Web Audio API was discussed at TPAC 2016 with the I18n Core chair, who confirmed that JavaScript APIs which do not expose human-readable text strings or take natural-language input do not constitute a problem for Internationalization.

TAG:

This specification benefitted from extensive review by the TAG. Domenic Denicola was the lead reviewer. Changes were made in response to this review, and the TAG appeared satisfied.

To verify this, a second round of TAG review
was initiated in Nov 2017. The spec was discussed with the TAG at their London f2f, and TAG confirmed they were satisfied.

Issues addressed

The issues list is on GitHub:

https://github.com/WebAudio/web-audio-api/issues

There are currently 80 open issues and 978 closed.

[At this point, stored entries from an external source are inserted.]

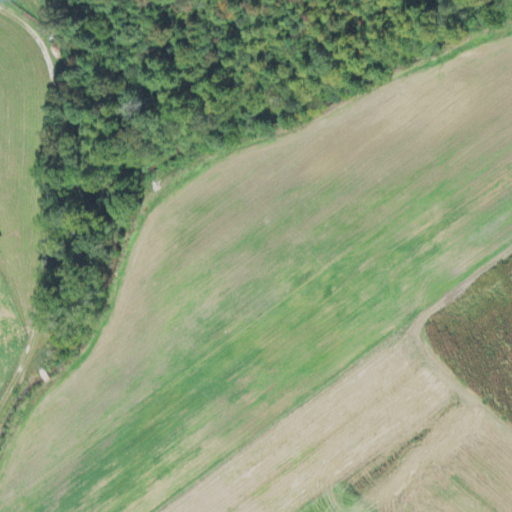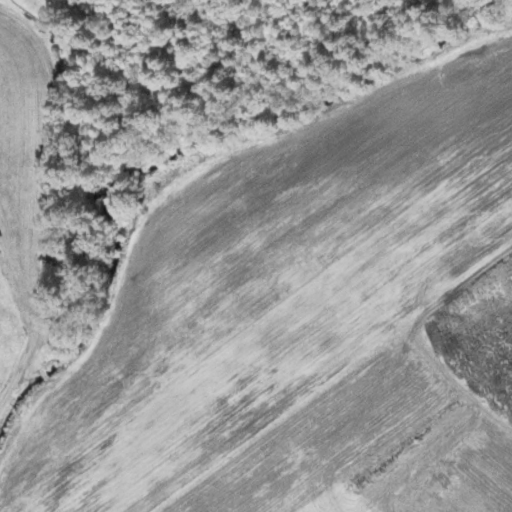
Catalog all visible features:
building: (2, 0)
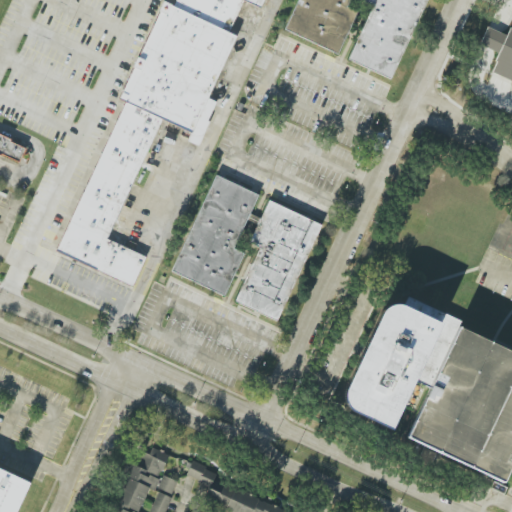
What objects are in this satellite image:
road: (506, 1)
building: (255, 2)
building: (212, 10)
road: (91, 16)
road: (16, 33)
building: (385, 35)
road: (66, 44)
parking lot: (53, 51)
building: (499, 51)
road: (460, 55)
road: (482, 58)
building: (177, 65)
road: (272, 73)
road: (50, 77)
road: (38, 120)
building: (151, 120)
road: (252, 129)
road: (463, 131)
building: (11, 149)
road: (71, 150)
road: (31, 154)
road: (192, 176)
building: (110, 198)
road: (6, 214)
road: (353, 223)
building: (216, 236)
road: (11, 251)
building: (276, 259)
road: (73, 280)
road: (154, 315)
building: (380, 358)
road: (243, 398)
parking garage: (466, 403)
building: (466, 403)
road: (232, 405)
road: (52, 410)
road: (11, 420)
road: (192, 420)
road: (98, 436)
road: (38, 465)
building: (140, 481)
building: (11, 488)
building: (10, 490)
building: (227, 494)
road: (485, 494)
building: (162, 495)
road: (322, 498)
road: (187, 501)
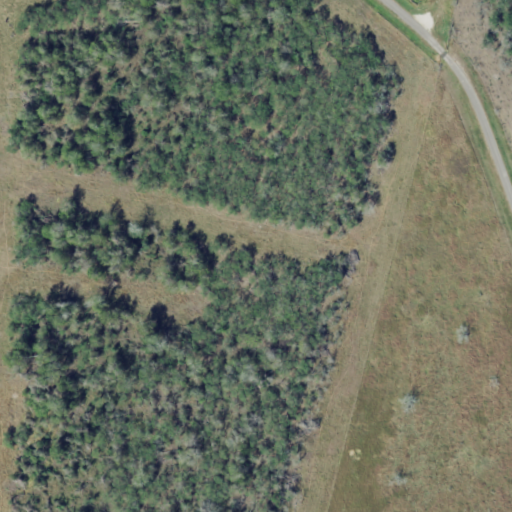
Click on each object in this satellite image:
road: (469, 82)
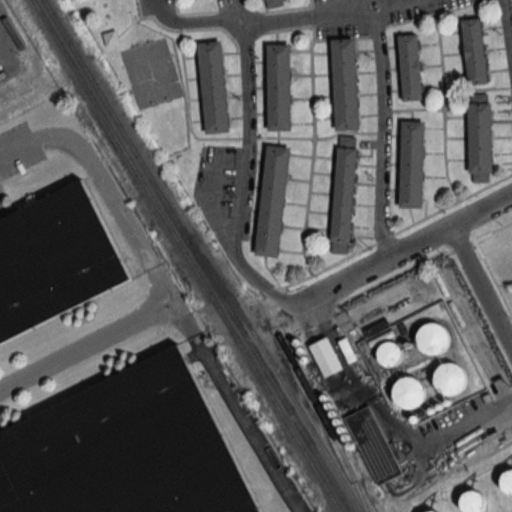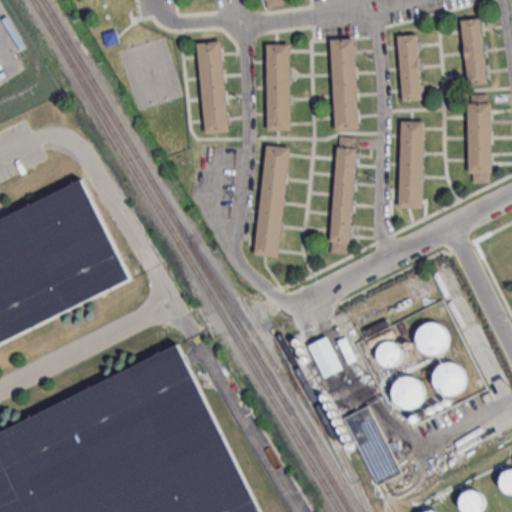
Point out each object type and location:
building: (273, 2)
building: (272, 3)
road: (322, 13)
road: (188, 22)
road: (508, 28)
building: (473, 50)
building: (474, 50)
building: (409, 66)
building: (410, 66)
park: (136, 70)
building: (345, 83)
building: (345, 83)
building: (213, 86)
building: (213, 86)
building: (278, 86)
building: (279, 86)
road: (379, 132)
building: (479, 137)
building: (480, 137)
building: (411, 163)
building: (411, 163)
road: (239, 168)
building: (343, 193)
building: (343, 194)
building: (272, 200)
building: (272, 200)
road: (112, 201)
road: (391, 233)
road: (405, 252)
railway: (197, 255)
railway: (187, 256)
building: (54, 259)
road: (422, 261)
building: (56, 263)
road: (483, 286)
storage tank: (434, 340)
building: (434, 340)
building: (434, 340)
road: (85, 342)
storage tank: (298, 343)
building: (298, 343)
storage tank: (303, 351)
building: (303, 351)
storage tank: (392, 354)
building: (392, 354)
building: (325, 356)
building: (327, 357)
storage tank: (307, 360)
building: (307, 360)
building: (449, 378)
storage tank: (451, 379)
building: (451, 379)
storage tank: (410, 392)
building: (410, 392)
building: (408, 393)
storage tank: (331, 406)
building: (331, 406)
storage tank: (334, 414)
building: (334, 414)
building: (358, 419)
road: (246, 423)
storage tank: (339, 423)
building: (339, 423)
storage tank: (344, 430)
building: (344, 430)
storage tank: (348, 438)
building: (348, 438)
storage tank: (353, 447)
building: (353, 447)
building: (374, 447)
building: (124, 448)
building: (124, 449)
building: (506, 481)
storage tank: (507, 482)
building: (507, 482)
storage tank: (475, 502)
building: (475, 502)
storage tank: (433, 511)
building: (433, 511)
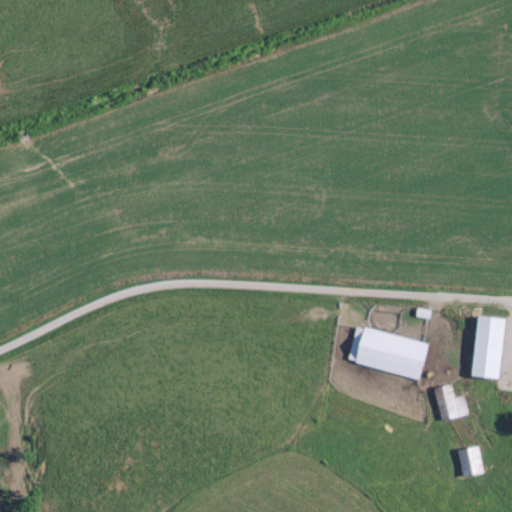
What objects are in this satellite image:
road: (256, 342)
building: (496, 346)
building: (394, 352)
building: (454, 402)
building: (476, 461)
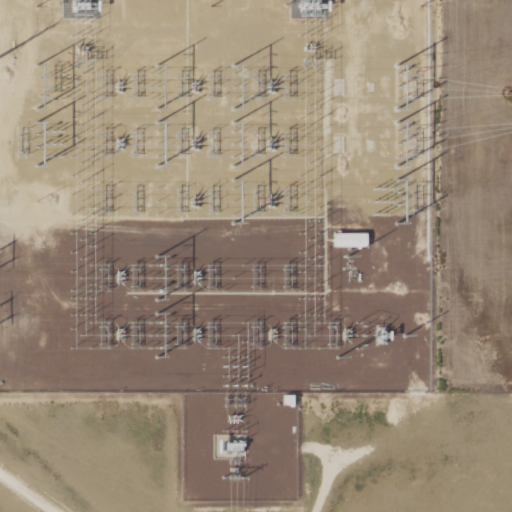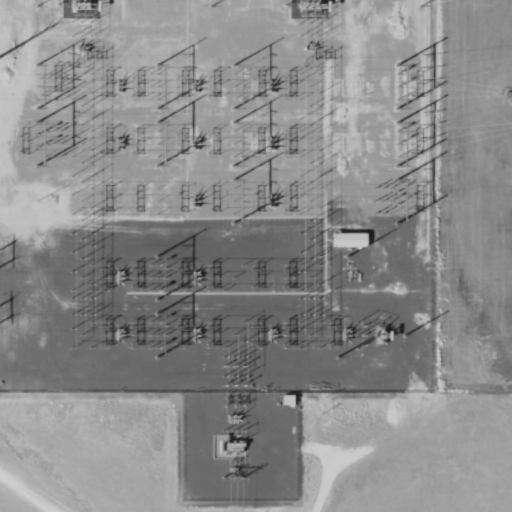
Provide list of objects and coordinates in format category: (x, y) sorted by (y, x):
power tower: (509, 96)
power substation: (215, 198)
building: (344, 241)
power substation: (239, 449)
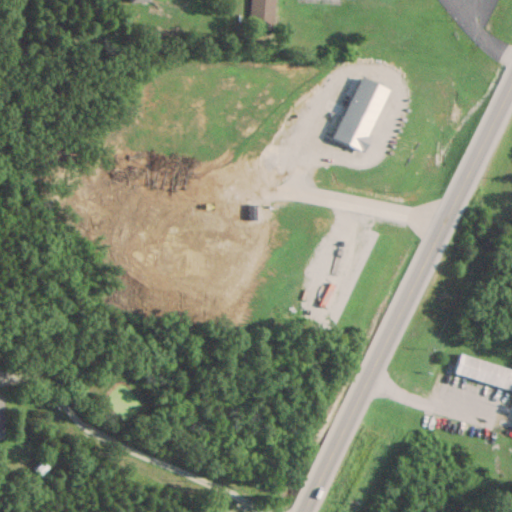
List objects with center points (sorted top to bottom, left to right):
building: (127, 0)
road: (451, 7)
building: (258, 10)
road: (483, 16)
road: (478, 37)
road: (375, 67)
road: (299, 197)
road: (406, 294)
building: (483, 371)
road: (437, 405)
building: (0, 411)
road: (138, 458)
road: (233, 508)
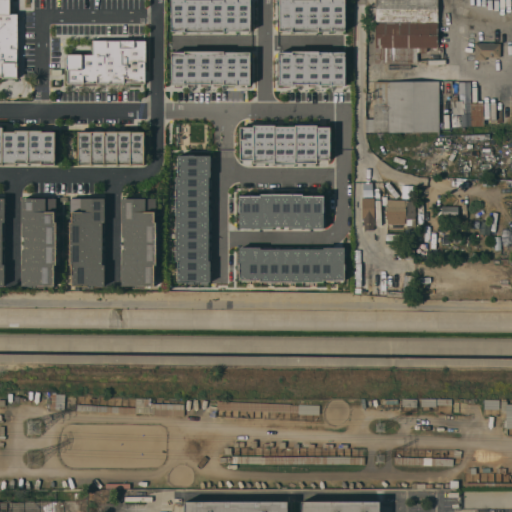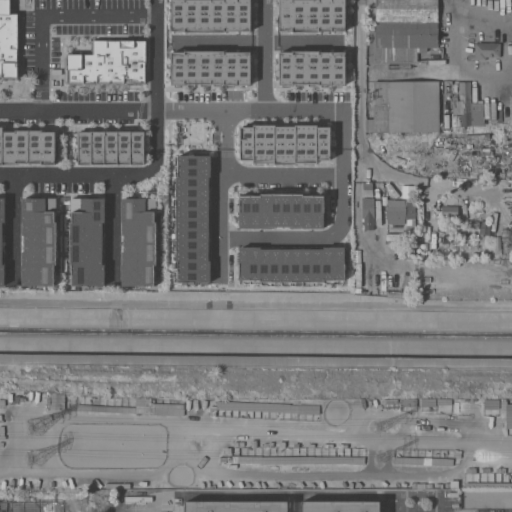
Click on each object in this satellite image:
building: (312, 14)
building: (210, 15)
building: (210, 15)
building: (310, 15)
road: (50, 16)
road: (481, 19)
building: (404, 27)
building: (405, 29)
building: (8, 40)
building: (7, 41)
road: (250, 43)
building: (486, 50)
building: (484, 51)
road: (266, 56)
building: (108, 63)
building: (110, 63)
building: (207, 65)
road: (452, 65)
building: (211, 66)
building: (312, 66)
building: (311, 67)
building: (405, 107)
building: (427, 108)
building: (458, 108)
road: (172, 112)
building: (476, 114)
building: (479, 114)
road: (359, 124)
building: (284, 143)
building: (286, 143)
building: (27, 146)
building: (27, 146)
building: (112, 146)
building: (110, 147)
road: (155, 161)
road: (282, 176)
road: (220, 196)
building: (280, 211)
building: (282, 211)
building: (399, 211)
building: (449, 212)
building: (367, 213)
building: (367, 213)
building: (401, 214)
building: (192, 218)
building: (193, 218)
road: (13, 228)
road: (112, 229)
road: (338, 231)
building: (1, 241)
building: (2, 241)
building: (38, 241)
building: (86, 241)
building: (137, 242)
building: (38, 243)
building: (87, 243)
building: (136, 243)
building: (291, 264)
building: (293, 264)
building: (164, 409)
power tower: (32, 428)
power tower: (386, 429)
road: (345, 434)
power tower: (386, 457)
power tower: (30, 460)
road: (399, 504)
road: (437, 505)
building: (236, 506)
building: (340, 506)
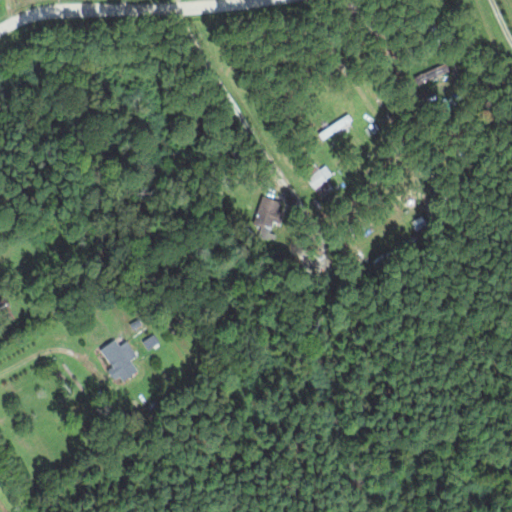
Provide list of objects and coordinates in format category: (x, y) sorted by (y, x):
road: (129, 9)
building: (336, 126)
building: (319, 182)
building: (5, 309)
building: (120, 360)
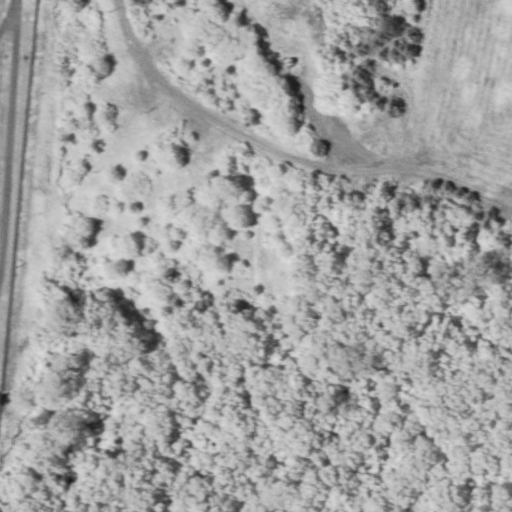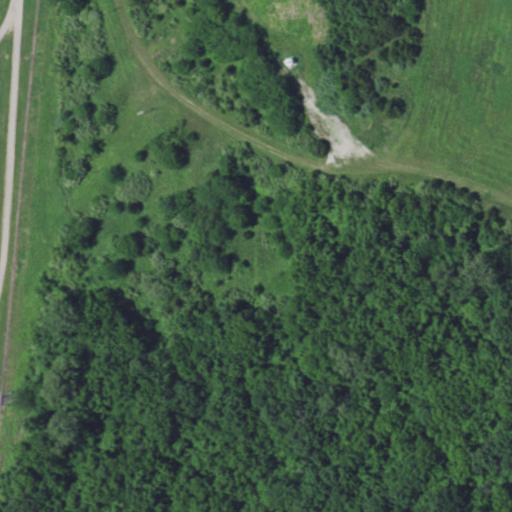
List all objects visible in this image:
road: (0, 247)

Of those, 95 were feature requests that were deferred to the next version

WebAudio v.1 has 13 open issues and 433 closed; these are primarily editorial clarifications.

Formal Objections

None

Implementation

There are implementations of Web Audio API in Safari, in Blink-based browsers such as Chrome, in Firefox, and in Microsoft Edge. This includes mobile implementations in Safari for iOS and Chrome and Firefox for Android.

A draft implementation report is available:

https://webaudio.github.io/web-audio-api/implementation-report.html

There are no features at risk.

A test suite is in progress and available at https://github.com/web-platform-tests/wpt/tree/master/webaudio

WPT.fy results are available (with the usual caveats regarding browser versions, etc) https://wpt.fyi/results/webaudio/the-audio-api

Mojitests from Mozilla are being converted to WPT format and will be pushed upstream to the WPR repo. These are all upstream reviewed. Google also has extensive tests; these have now all been converted to WPT format, and have been pushed to WPT. These are all upstream reviewed. The tracking issue for test migration is WebAudio#1388

During the CR period, the WG expects to remove any test duplication and look for any untested areas.

The Working Group expects to demonstrate 2 implementations of the features listed in this specification by the end of the Candidate Recommendation phase.